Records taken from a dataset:
-------------------------

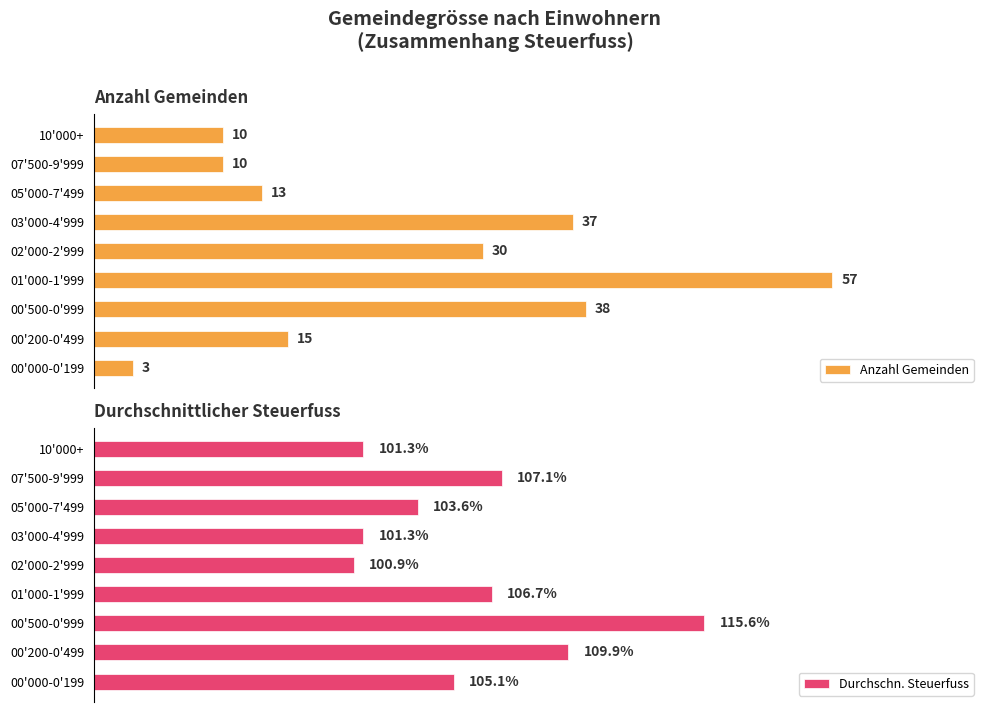

Which category has the highest value in the Anzahl Gemeinden series?

01'000-1'999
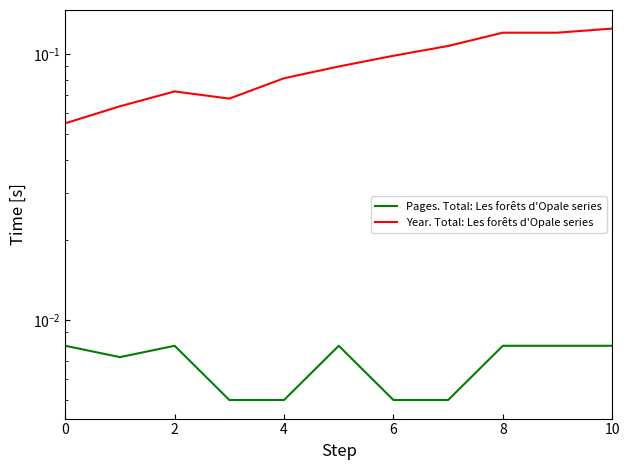

How many lines are shown in the chart?

2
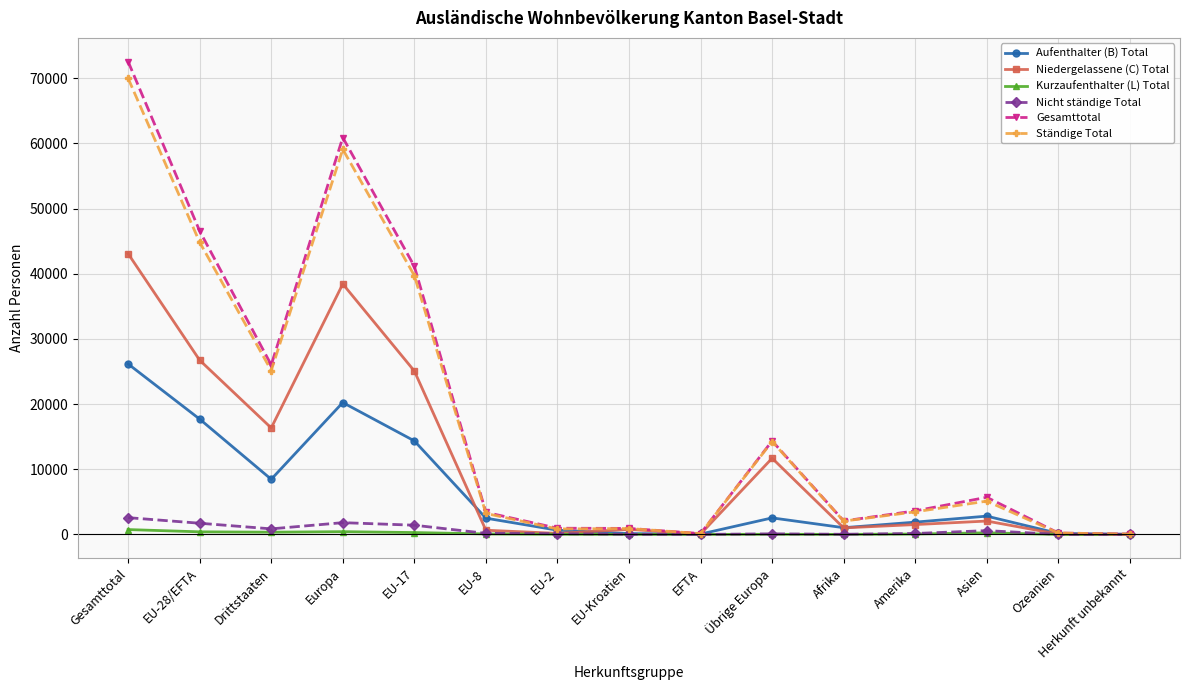

True or false: Nicht ständige Total has a value of 586 at Asien.

True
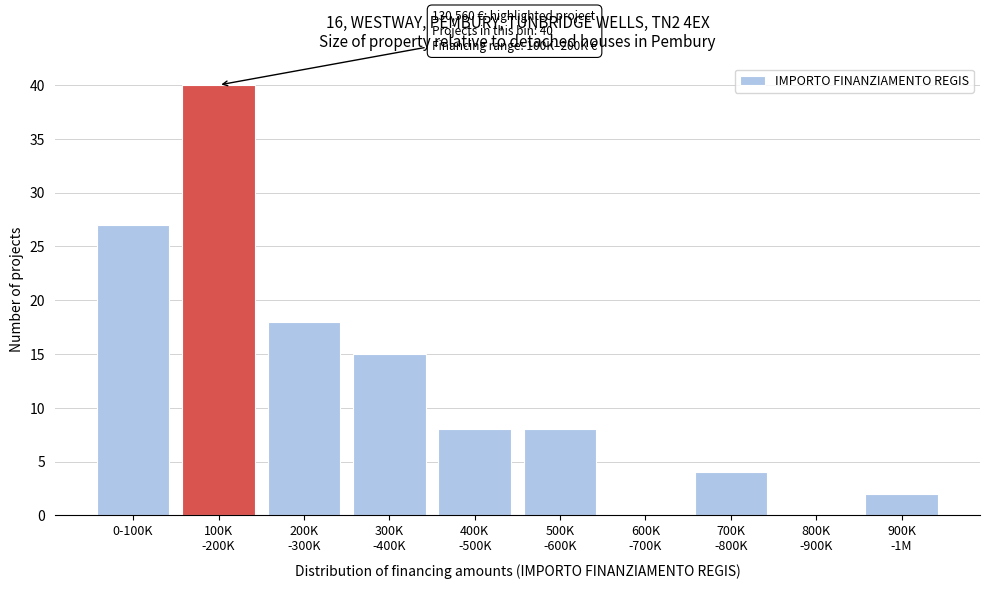

What is the greatest value displayed?

40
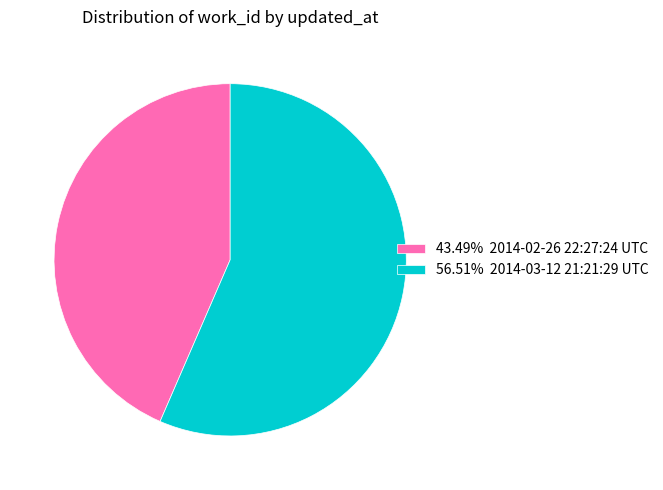

Approximately how many times larger is the value at 43.49% 2014-02-26 22:27:24 UTC compared to 56.51% 2014-03-12 21:21:29 UTC?

0.8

-------------------------

Assigned task.
Lay out the lines starting at the one that contains "True or false: Nicht" and ending at the last line of the records as a numbered list. Leave out blank lines and pictures.

Response below.
1. True or false: Nicht ständige Total has a value of 586 at Asien.
2. True
3. What is the greatest value displayed?
4. 40
5. Approximately how many times larger is the value at 43.49% 2014-02-26 22:27:24 UTC compared to 56.51% 2014-03-12 21:21:29 UTC?
6. 0.8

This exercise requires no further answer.